Wet Brain Syndrome: Signs, Symptoms and Treatment

One medication that will always be prescribed for wet brain treatment is thiamine, or vitamin B1, supplements. This medication can be prescribed through oral means or can be injected intravenously sober house or intramuscularly into the body. Most patients receive thiamine supplements two to three times a day. The wet brain treatment continues until clinical improvements cease.

However, the typical pattern that constitutes wet brain is the development of Wernicke encephalopathy followed by Korsakoff’s psychosis. Wet brain, or Wernicke-Korsakoff syndrome caused by alcohol use, is a type of brain damage caused by low levels of thiamine. Also called vitamin B1, thiamine is an essential nutrient for brain health and has severe impacts on the brain when deficiencies occur. While thiamine deficiencies can occur from starvation, they are often caused by heavy alcohol use.

Treating Wernicke-Korsakoff Syndrome

Even though the negative effects of drinking and alcoholism as a health condition have been widely portrayed in media and everywhere else, not much impact has been felt in reality. Everyone’s experience with addiction is different, and a one-size-fits-all approach to treatment is not the answer. At Synergy Recovery, we treat you as an individual with unique needs.

Once a person has been diagnosed with end stage alcoholism, life expectancy can be as limited as six months. If you or a loved one suffers from wet brain syndrome or needs help treating alcohol addiction, call Asheville Recovery Center. We recognize that addiction is a complex issue and that’s why we created a secure and caring atmosphere for compassionate and non-judgmental recovery. Our team of skilled professionals can identify the signs of wet brain syndrome, form a list of potential treatment options, and create a personalized plan to help with withdrawal symptoms and relapse prevention.

Wernicke Korsakoff Syndrome Treatment and Diagnosis Criteria

Depending on the time of diagnosis, a patient may experience one or the other. The effects of Wernicke’s encephalopathy invariably lead to Korsakoff’s psychosis, and treatment of the latter often hinges on the timing of diagnosing the former. Some of the most common symptoms of Wernicke’s encephalopathy include memory loss, confusion, abnormal eye movements, double vision, loss of balance, and poor muscle function. Severe cases of this condition can include tachycardia (rapid heart rate), muscle atrophy, lowered body temperature, and can also lead to coma or even death.

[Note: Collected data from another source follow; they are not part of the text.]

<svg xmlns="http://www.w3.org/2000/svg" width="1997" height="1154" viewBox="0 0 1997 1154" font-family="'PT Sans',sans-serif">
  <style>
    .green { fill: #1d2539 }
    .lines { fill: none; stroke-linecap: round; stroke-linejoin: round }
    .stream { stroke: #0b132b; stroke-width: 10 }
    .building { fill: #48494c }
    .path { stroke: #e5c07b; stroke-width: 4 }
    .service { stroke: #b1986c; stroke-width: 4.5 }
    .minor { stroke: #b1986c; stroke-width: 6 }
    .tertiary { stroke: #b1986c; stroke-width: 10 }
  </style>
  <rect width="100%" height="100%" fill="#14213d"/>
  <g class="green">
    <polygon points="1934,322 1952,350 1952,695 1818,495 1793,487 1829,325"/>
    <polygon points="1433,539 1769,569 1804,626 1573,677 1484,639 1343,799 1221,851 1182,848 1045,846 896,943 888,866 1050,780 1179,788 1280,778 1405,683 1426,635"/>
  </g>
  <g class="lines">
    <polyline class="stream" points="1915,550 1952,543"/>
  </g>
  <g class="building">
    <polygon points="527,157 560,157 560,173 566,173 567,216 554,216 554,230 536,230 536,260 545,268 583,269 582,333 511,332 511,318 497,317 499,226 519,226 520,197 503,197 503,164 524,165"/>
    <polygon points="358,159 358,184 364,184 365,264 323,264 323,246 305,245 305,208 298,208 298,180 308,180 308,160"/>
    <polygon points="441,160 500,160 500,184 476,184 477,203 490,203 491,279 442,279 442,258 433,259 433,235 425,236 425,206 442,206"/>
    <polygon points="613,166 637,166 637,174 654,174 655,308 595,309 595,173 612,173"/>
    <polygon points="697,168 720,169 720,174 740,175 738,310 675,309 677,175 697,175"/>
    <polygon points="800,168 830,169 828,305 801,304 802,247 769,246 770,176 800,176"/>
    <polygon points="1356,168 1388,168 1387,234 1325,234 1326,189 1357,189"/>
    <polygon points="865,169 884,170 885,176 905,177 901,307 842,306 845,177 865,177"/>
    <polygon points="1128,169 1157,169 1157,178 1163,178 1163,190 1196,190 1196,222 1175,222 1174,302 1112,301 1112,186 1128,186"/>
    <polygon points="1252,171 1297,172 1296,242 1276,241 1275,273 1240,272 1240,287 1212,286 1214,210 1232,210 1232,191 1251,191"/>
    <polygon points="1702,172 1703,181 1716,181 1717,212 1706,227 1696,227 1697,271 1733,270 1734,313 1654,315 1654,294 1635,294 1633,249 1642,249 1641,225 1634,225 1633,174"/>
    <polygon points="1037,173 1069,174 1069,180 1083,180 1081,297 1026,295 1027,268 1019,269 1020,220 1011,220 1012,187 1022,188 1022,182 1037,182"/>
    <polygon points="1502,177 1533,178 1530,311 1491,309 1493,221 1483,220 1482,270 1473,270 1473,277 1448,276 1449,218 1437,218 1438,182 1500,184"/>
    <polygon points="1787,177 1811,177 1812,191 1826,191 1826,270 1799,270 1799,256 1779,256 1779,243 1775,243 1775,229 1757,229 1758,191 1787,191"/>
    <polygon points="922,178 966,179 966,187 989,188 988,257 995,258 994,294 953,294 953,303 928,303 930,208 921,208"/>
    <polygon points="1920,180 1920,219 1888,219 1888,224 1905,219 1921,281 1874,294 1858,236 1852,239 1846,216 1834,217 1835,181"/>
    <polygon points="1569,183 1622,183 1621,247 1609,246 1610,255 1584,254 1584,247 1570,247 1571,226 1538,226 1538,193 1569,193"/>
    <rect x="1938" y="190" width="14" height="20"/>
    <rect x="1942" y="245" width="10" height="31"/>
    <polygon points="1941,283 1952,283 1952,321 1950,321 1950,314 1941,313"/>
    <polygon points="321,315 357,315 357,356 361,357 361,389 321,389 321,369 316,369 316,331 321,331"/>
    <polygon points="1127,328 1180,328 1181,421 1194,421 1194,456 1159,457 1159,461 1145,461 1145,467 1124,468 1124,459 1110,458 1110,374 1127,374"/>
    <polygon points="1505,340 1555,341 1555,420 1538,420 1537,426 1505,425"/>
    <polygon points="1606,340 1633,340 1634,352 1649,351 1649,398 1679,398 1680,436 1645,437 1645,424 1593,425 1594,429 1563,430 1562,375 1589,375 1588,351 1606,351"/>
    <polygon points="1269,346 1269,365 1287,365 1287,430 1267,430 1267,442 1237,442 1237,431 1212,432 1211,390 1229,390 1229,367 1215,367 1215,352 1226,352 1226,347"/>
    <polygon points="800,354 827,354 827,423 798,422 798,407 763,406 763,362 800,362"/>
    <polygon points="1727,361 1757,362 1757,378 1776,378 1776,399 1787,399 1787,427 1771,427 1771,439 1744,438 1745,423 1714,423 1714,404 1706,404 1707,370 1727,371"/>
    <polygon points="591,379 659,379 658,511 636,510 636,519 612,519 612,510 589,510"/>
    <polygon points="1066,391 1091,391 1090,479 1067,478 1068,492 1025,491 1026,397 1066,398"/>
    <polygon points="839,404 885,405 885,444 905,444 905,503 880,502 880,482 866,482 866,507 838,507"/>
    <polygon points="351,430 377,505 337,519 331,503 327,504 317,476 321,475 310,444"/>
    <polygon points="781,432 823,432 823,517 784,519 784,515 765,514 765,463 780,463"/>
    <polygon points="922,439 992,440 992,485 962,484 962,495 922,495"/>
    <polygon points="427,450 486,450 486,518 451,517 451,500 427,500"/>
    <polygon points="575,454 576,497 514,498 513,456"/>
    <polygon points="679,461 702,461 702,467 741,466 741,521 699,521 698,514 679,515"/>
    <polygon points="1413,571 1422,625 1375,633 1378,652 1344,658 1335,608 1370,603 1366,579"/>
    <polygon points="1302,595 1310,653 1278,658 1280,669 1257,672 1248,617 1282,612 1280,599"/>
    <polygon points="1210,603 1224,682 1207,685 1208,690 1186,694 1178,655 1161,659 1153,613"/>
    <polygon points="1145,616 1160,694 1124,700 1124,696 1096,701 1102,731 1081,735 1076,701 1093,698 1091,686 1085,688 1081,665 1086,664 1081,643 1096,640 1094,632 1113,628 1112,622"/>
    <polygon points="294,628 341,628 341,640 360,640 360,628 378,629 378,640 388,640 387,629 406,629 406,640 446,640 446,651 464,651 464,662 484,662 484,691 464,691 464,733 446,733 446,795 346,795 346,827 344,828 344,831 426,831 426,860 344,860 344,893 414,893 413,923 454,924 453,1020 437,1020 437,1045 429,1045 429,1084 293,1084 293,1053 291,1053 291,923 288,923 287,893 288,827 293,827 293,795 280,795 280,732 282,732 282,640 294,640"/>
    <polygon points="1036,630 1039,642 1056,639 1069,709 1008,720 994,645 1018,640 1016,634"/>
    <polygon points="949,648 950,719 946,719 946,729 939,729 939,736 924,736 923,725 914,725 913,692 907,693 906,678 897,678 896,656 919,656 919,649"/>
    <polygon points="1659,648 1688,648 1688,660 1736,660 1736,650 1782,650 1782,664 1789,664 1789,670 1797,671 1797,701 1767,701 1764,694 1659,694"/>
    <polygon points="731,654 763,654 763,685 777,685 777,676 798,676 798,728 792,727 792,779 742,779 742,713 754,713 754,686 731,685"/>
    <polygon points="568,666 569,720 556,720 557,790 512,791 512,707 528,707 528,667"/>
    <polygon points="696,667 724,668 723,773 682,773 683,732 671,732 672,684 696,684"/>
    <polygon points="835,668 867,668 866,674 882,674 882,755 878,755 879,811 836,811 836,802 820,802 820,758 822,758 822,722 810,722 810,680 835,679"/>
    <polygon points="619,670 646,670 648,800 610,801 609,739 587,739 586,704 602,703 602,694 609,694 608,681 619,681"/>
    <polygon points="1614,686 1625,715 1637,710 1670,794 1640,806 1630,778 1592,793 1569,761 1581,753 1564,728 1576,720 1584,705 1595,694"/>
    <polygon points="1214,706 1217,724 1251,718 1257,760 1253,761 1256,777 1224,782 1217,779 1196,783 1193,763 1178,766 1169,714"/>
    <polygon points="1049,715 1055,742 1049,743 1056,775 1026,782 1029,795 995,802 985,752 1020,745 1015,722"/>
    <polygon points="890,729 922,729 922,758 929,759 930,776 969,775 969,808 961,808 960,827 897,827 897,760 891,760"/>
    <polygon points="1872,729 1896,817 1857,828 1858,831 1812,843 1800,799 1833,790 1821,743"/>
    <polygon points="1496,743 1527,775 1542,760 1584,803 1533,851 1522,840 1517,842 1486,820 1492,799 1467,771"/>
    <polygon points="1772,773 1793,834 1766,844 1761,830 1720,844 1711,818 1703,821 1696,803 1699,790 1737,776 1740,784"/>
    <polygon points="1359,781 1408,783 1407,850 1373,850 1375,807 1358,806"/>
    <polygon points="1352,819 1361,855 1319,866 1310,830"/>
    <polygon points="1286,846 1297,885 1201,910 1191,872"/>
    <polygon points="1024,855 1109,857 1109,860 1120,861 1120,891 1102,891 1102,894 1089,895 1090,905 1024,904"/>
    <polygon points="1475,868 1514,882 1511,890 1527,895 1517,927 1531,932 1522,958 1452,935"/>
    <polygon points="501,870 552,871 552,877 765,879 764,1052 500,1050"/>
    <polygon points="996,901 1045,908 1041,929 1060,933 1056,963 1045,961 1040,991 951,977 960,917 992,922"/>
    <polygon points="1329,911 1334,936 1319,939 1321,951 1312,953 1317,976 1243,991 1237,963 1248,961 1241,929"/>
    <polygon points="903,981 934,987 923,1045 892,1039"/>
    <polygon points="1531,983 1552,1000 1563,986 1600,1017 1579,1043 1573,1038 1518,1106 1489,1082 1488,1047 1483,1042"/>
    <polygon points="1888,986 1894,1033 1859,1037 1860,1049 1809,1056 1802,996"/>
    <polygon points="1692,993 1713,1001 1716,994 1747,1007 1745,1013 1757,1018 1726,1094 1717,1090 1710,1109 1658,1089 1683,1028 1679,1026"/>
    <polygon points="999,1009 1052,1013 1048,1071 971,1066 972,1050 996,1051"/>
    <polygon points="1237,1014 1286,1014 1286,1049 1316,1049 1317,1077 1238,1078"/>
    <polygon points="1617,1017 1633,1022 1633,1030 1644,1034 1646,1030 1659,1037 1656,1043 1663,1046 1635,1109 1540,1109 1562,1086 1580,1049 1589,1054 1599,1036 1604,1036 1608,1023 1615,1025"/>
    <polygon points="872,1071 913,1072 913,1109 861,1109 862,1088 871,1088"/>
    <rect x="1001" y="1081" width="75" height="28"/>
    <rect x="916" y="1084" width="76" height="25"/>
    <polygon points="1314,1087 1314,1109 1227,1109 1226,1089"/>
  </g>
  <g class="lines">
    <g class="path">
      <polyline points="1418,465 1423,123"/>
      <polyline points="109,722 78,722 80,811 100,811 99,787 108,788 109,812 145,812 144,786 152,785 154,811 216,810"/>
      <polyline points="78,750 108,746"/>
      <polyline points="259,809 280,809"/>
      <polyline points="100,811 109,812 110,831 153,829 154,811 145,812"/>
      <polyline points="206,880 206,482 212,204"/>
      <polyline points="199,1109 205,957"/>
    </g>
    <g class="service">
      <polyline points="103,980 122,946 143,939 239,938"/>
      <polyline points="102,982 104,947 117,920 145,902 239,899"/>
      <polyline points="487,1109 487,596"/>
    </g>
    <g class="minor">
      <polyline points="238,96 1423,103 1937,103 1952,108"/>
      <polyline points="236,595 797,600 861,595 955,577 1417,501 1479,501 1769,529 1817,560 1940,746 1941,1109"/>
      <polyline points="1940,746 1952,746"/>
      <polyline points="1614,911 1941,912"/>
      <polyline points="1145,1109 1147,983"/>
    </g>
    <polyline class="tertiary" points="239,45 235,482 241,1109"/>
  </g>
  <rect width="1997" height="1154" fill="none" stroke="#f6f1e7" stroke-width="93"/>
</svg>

These therapies help the person understand the sources of their alcohol addiction and develop better coping mechanisms to deal with cravings and stress. Group therapy helps the person develop a network of peers that can support the individual’s focus on maintaining sobriety. Group and family therapy help to build new relationships and rebuild existing relationships, so the individual has additional support once they leave the program. Other symptoms when a person develops Wernicke-Korsakoff syndrome, they experience loss of mental capacity, motor function, and eye movement or vision. People with Korsakoff psychosis often experience confabulation, a condition in which someone subconsciously makes new memories to fill in gaps in the memory. Someone with confabulation will often repeat these made-up memories, thinking they are real.

Who is Most at Risk of Developing Wet Brain?

For women, heavy alcohol use is considered drinking more than three drinks in one day or more than seven drinks in a week. Early diagnosis and treatment can reverse some of the symptoms of Wernicke’s encephalopathy, which is the first stage of the condition. Administering high doses of thiamine is the first course of action when treating wet brain because the brain severely lacks the nutrient.

  • Group therapy helps the person develop a network of peers that can support the individual’s focus on maintaining sobriety.
  • Unfortunately, many people with AUD do not disclose the full extent of their alcohol use to their primary care providers.
  • While the general population is less likely to develop wet brain syndrome (around 1-2%), individuals who frequently consume alcohol have a higher risk, with estimated prevalence rates of 12-14%.
  • The best way to find out if you have wet brain or Wernicke-Korsakoff syndrome is to see a doctor.

Raising awareness around eating disorders is essential for breaking the stigma and allowing people to seek treatment. If you struggle with chronic alcoholism, know that you aren’t alone, and it’s not too late to make a change.We offer a combination of both scientifically proven and evidence-based holistic treatment methods. Heart rate, eye movements, body temperature, and even a person’s walk could all signal a doctor to a possible thiamine deficiency.